MFM (My Favorite Mother) isn't feeling well and I think she has a UTI, but she couldn't give a sample on Friday at the doctor, so she brought the kit home with her (and a hat!) and we did the catch yesterday. That afternoon, I drove to the Cleveland-Clinic-affiliated ancillary surgical center in my city. But it was Saturday, and it was closed.

[The Cleveland Clinic is the #4 in the nation according to the banners hung in all the streets, which are many because it spans 15+ blocks with 3-4 up and down.]

The security guard Saturday said my best bet was Main Campus, so I found the number for Laboratory Client Services and called. “Oh yeah, bring it here,” the guy said. “It has a bar code, right?” Yes, it does. [Later, in-person, he disavowed all involvement.] He gave me directions that ultimately included an ambulances-only, no-throughway “street.” Monstro and the kids and MFM let me off and I found the red counter after asking just before it came into view.

“And I have a Master's degree!” I told my directional enabler.

The lady behind the red counter looked at it and shook her head. “There's no papers. You have to go to J Building, to Phlebotomy.” Further interrogation got her to tell me the building was also called “The Miller Building.”

I got back to the van, bag in hand, and told them, “I've never worked so hard to hand off a jar of pee.”

We drove up and down. The “Miller Building” is the Miller Pavillion, a double-digit-story, curved glass edifice you expected to see Tom Cruise climbing. Hard to miss. Monstro let me out again and I asked some helper-youths in green hoodies where to go. They pointed me toward the red coats and I marched down a one-person-wide hallway there for that sole purpose.

The red coats tittered at my request. The worker got right on the phone while the trainee ruffled through slip-coated booklet pages. I mumbled something about Stump the Band and the trainee said, “Oh no, she just has to talk to the person who knows whether it's A-10, J4, blah blah.” Clearly, she was worthless so I stepped up to blatantly eavesdrop on the phone conversation in progress.

The red-jacket lady, late-40s, coiffed, waved her nails in the air as she consulted with her higher-up, Oz. “OK, so she should go direct to the lab,” she said. I interrupted,”if he's going to say the lab on 93rd and Carnegie, I've been there and they wouldn't take it.”

A few more worthless minutes and she hung up, but not before saying, “OK, thanks, I'll let her know,” which is never ever going to preface news like, “you just won the lottery!” or “that STD scare was a false alarm.”

“You know, it's the weekend, and we just have a very light staff,” she started.

“Are you saying that there isn't anyone in this building who can test my mother's urine for a UTI?”

She shrugged. “We're just really lightly staffed on the weekend.”

OK. Clearly, when I first saw them and said, “third time's a charm!”, I jinxed it.

I strode down the hallway for everyone and turned the corner past the hospital cop, who had the stance of Morgan Freeman in last night's Casa de Movie “Gone Baby Gone.”

“This whole place,” I told him while not breaking stride, “and nobody can help me find out why my mom is sick.”

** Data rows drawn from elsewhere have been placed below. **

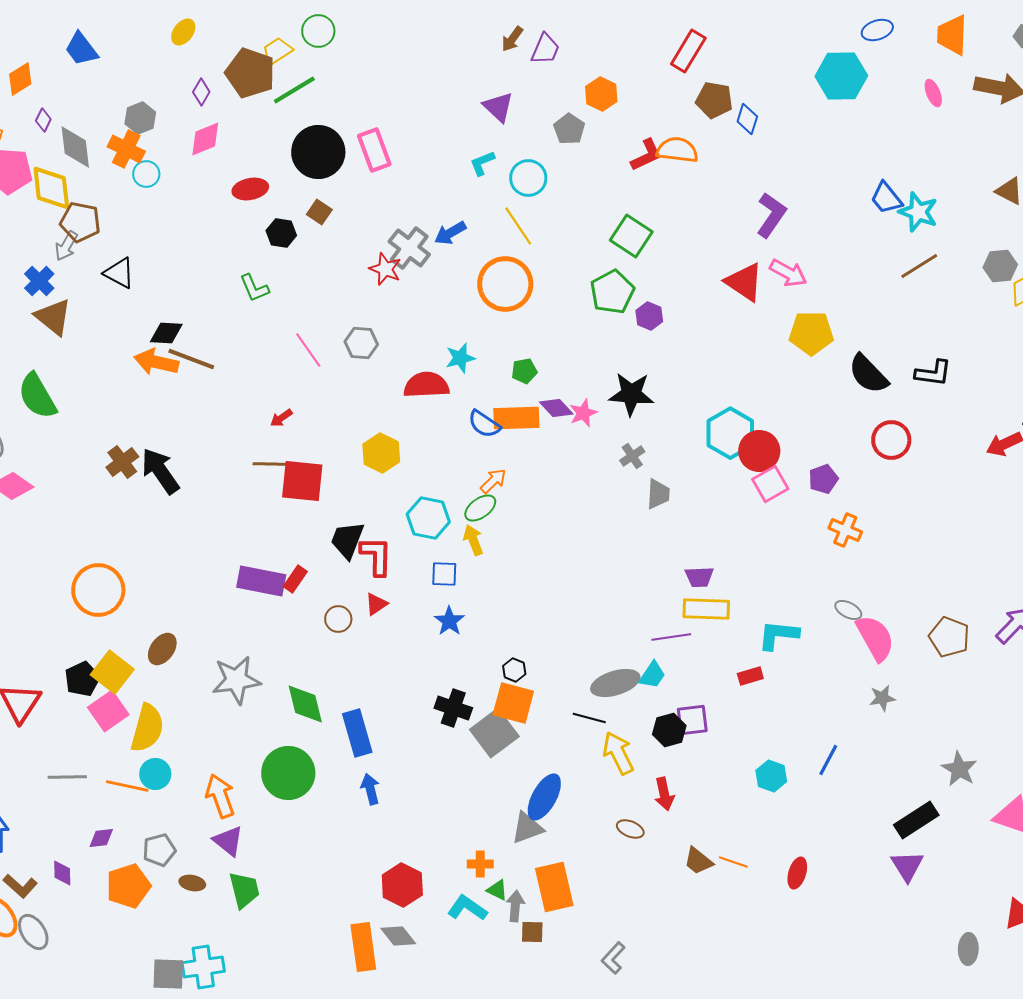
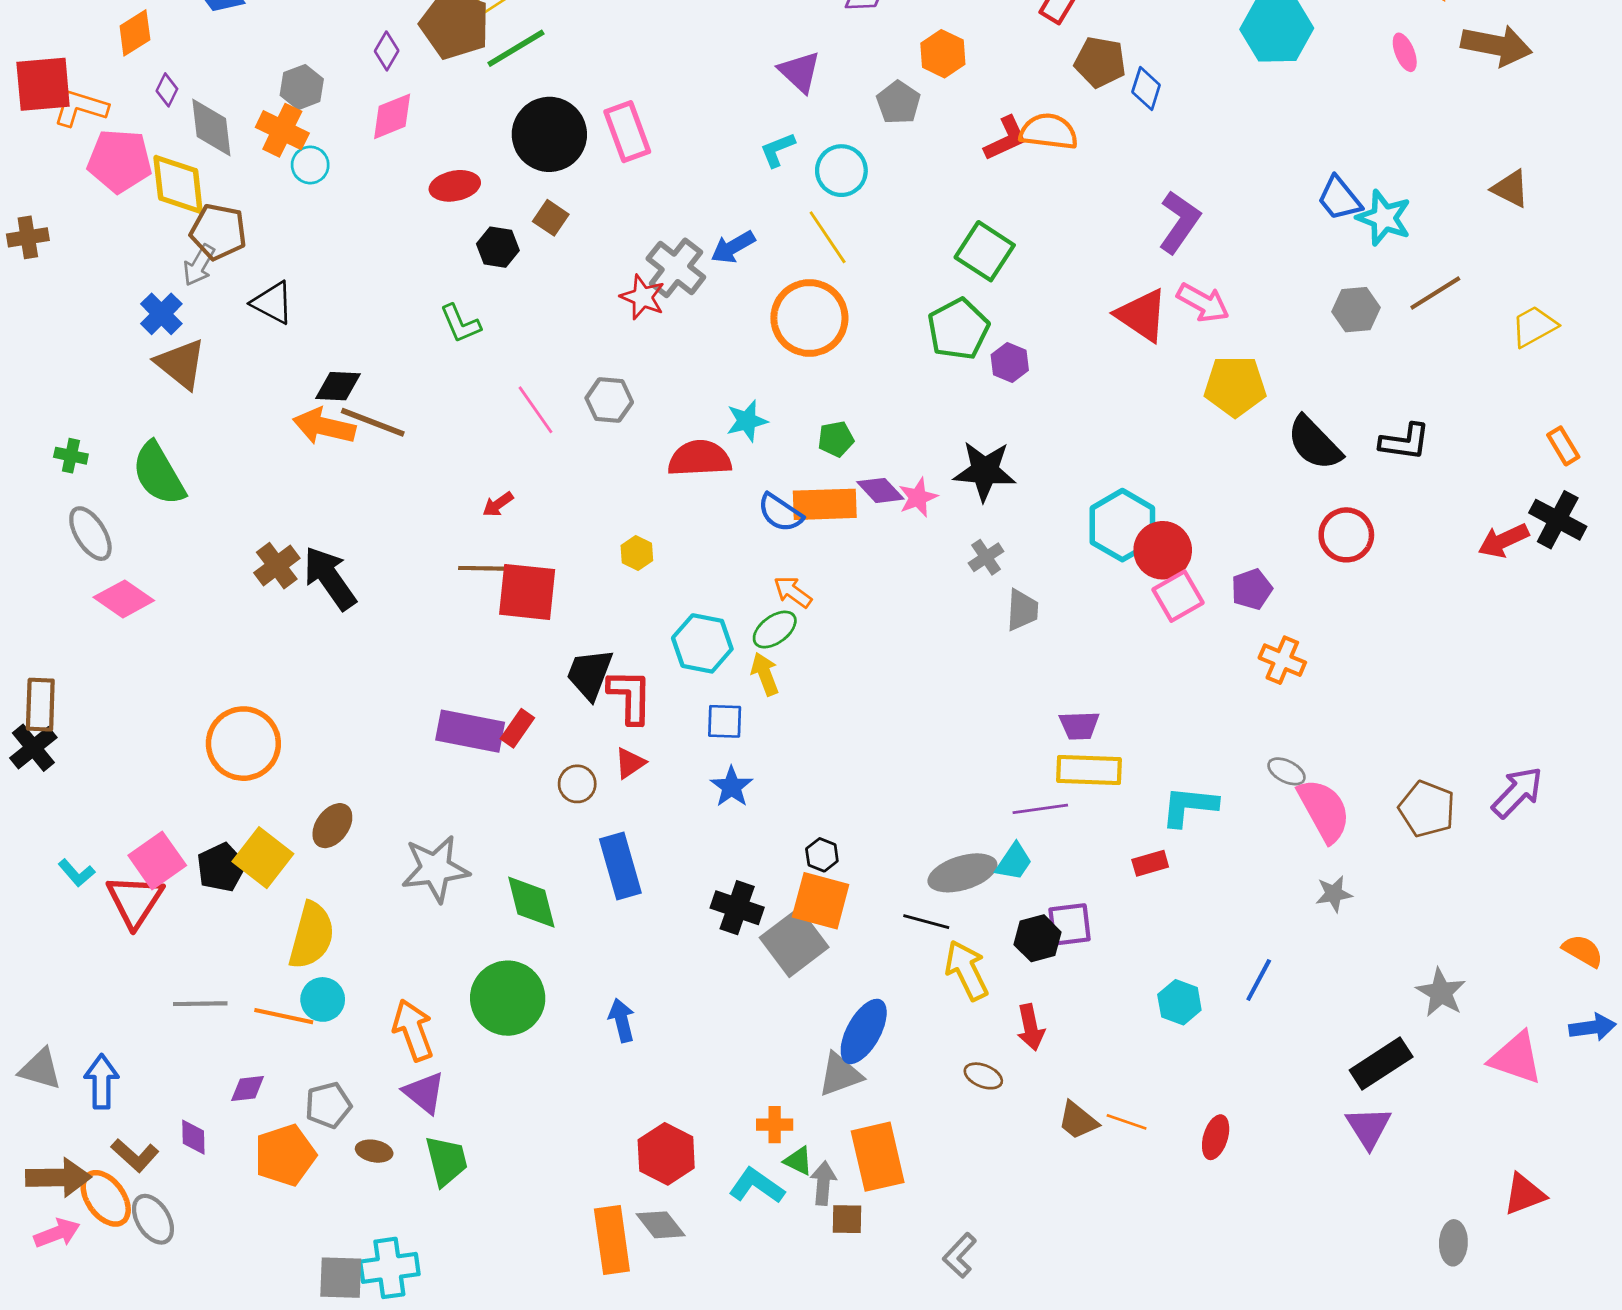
brown line: (919, 266) -> (1435, 293), moved
gray hexagon: (1000, 266) -> (1356, 310), moved
yellow hexagon: (381, 453) -> (637, 553), size x0.6
orange arrow: (493, 481) -> (793, 592), turned -100
pink square: (108, 711) -> (157, 860), moved
blue rectangle: (357, 733) -> (620, 866), moved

“How, what, what do you mean?”

“I go to the lab, they say come here. I talk to the redcoats and they say go back, or just wait until Monday.” During part of this I was facing him, walking backward, not breaking stride (my new boots are great for that, very solid-footed and just high enough). I waved my hand, walked through the double doors, and came back to the van, bag in hand.

“Nobody there can take it,” I said. “Time for lunch!” When we got to Melt, I made sure Monstro locked the minivan.

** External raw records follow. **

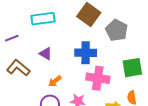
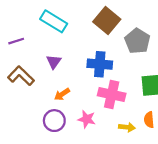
cyan rectangle: (43, 19) -> (54, 21), turned 35
purple triangle: (46, 54) -> (54, 62), turned 32

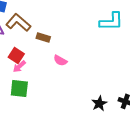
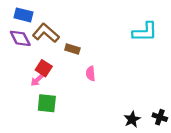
pink semicircle: (60, 60) -> (91, 73), turned 56
pink arrow: (19, 66) -> (37, 80), moved

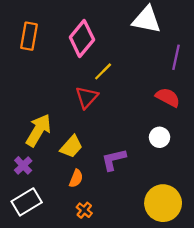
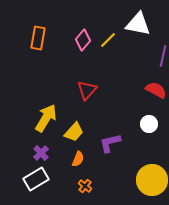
pink diamond: (82, 39) -> (83, 40), size x0.7
yellow line: (103, 71) -> (108, 40), moved
purple cross: (23, 165) -> (41, 153), moved

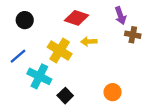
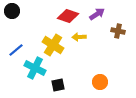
purple arrow: (120, 16) -> (97, 14), moved, turned -105
black circle: (25, 20) -> (12, 11), moved
black square: (65, 96) -> (58, 85), turned 32

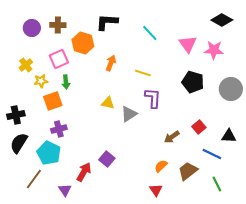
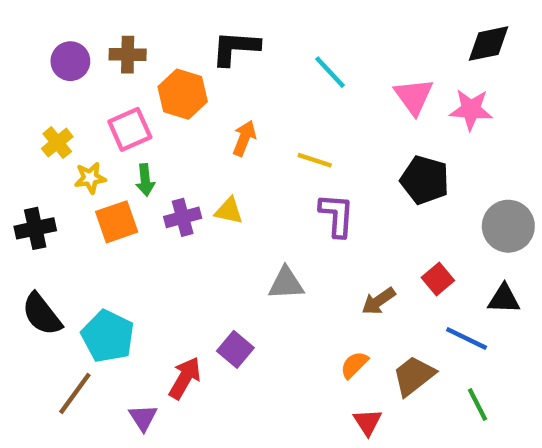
black diamond: (222, 20) -> (489, 44), turned -40
gray circle: (231, 89) -> (508, 226), moved
yellow triangle: (108, 103) -> (229, 211), moved
gray triangle: (129, 114) -> (286, 283), moved, turned 30
black cross: (16, 115) -> (35, 228), moved
purple cross: (59, 129) -> (183, 217), moved
black semicircle: (19, 143) -> (42, 314), turned -70
red triangle: (156, 190) -> (367, 422), moved

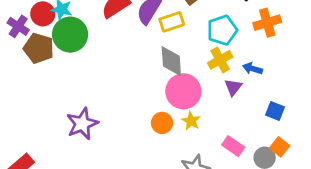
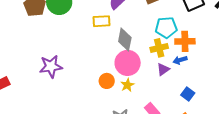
yellow rectangle: (172, 22) -> (101, 21), moved
orange cross: (267, 23) -> (185, 41), moved
blue arrow: (252, 69) -> (180, 60), turned -48

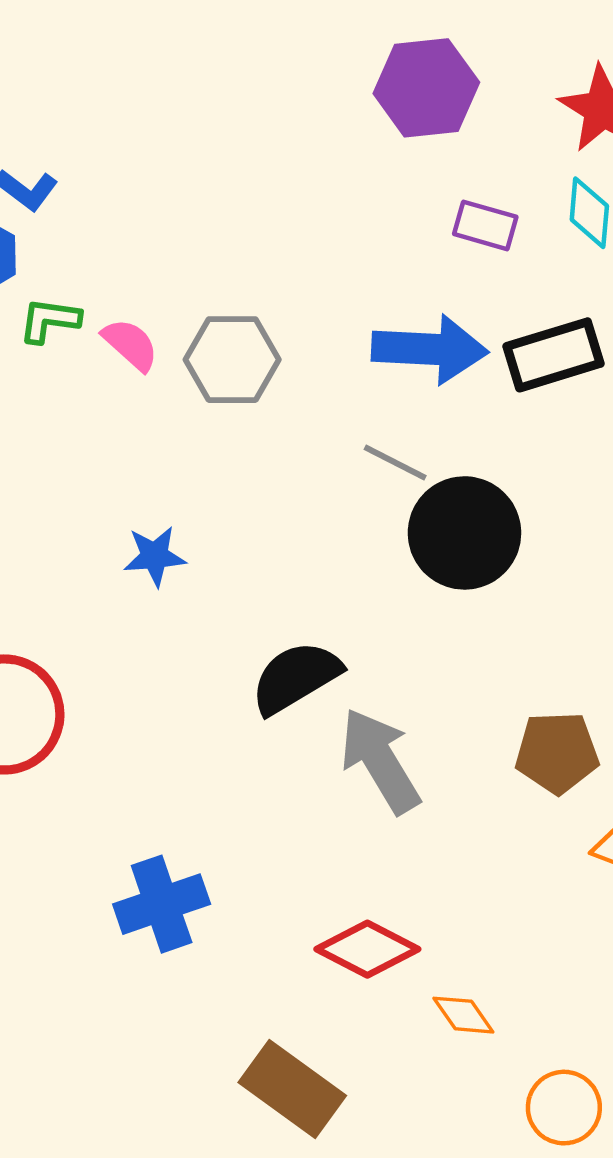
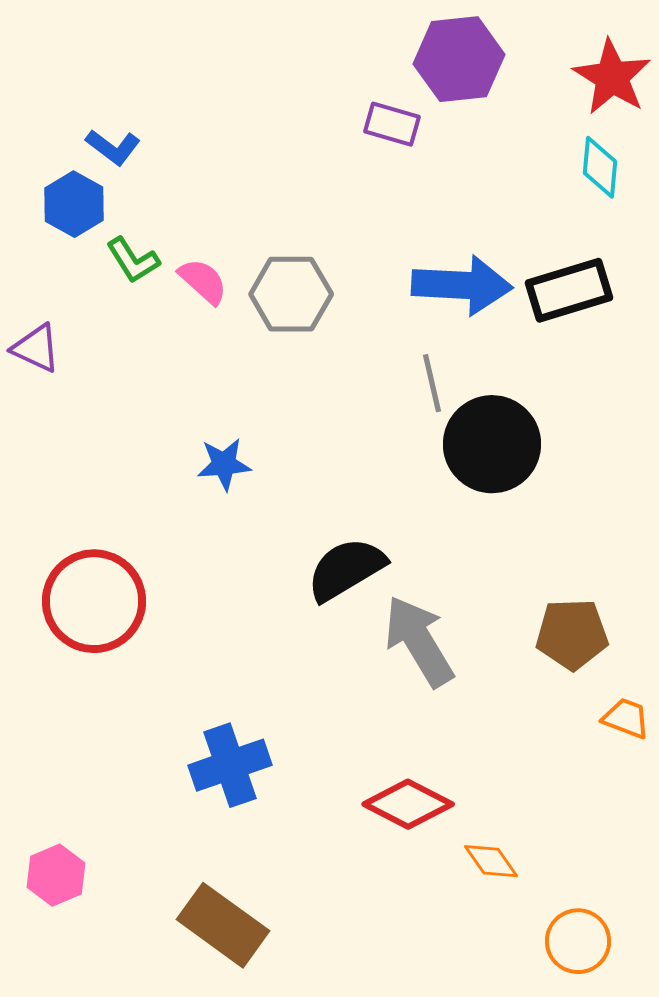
purple rectangle: (485, 225) -> (392, 124), moved
green L-shape: (49, 320) -> (133, 260), turned -130
gray line: (395, 462) -> (432, 383), turned 50
brown rectangle: (292, 1089) -> (223, 925), moved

“I wouldn't want anyone to mess with what's in the backseat,” I said, helping MFM and her walker over the uneven pavement.

“What, you mean the jar of pee?” she answered, cracking up and we laughed.

I'm going to take it back to my neighborhood's surgery center tomorrow morning. Does pee go bad?

***

“You should have thrown the piss at them,” Monstro said while I was writing this before leaving for Rite Aid to buy beer.